### REQUIREMENT
Starting at the beginning of the material and ending at the line containing "amounts sell wouldn’t affect the price.", what do those lines read with "price" swapped for "value" and nothing else altered?

(Transcribed page text)
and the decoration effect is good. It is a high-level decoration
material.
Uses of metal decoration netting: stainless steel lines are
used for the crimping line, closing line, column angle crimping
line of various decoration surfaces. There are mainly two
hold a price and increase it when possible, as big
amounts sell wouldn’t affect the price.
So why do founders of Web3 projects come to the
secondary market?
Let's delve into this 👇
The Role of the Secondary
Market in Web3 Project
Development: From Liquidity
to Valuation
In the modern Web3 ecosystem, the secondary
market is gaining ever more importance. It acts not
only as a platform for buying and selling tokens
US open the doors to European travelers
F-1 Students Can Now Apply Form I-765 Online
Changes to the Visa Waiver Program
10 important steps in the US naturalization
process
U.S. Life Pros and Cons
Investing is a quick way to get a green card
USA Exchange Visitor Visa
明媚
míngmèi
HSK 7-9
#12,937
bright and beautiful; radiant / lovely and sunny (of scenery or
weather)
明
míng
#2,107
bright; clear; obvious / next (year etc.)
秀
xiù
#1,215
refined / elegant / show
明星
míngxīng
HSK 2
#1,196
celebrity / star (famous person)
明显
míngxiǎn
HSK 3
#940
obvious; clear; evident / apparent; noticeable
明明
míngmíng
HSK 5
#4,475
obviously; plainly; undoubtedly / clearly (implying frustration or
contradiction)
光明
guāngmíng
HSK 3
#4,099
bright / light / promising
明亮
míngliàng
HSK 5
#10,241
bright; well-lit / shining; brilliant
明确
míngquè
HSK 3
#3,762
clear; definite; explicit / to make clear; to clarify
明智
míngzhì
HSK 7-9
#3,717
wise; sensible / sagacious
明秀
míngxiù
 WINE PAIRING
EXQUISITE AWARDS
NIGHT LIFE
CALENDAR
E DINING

### WRITTEN ANSWER
and the decoration effect is good. It is a high-level decoration
material.
Uses of metal decoration netting: stainless steel lines are
used for the crimping line, closing line, column angle crimping
line of various decoration surfaces. There are mainly two
hold a value and increase it when possible, as big
amounts sell wouldn’t affect the value.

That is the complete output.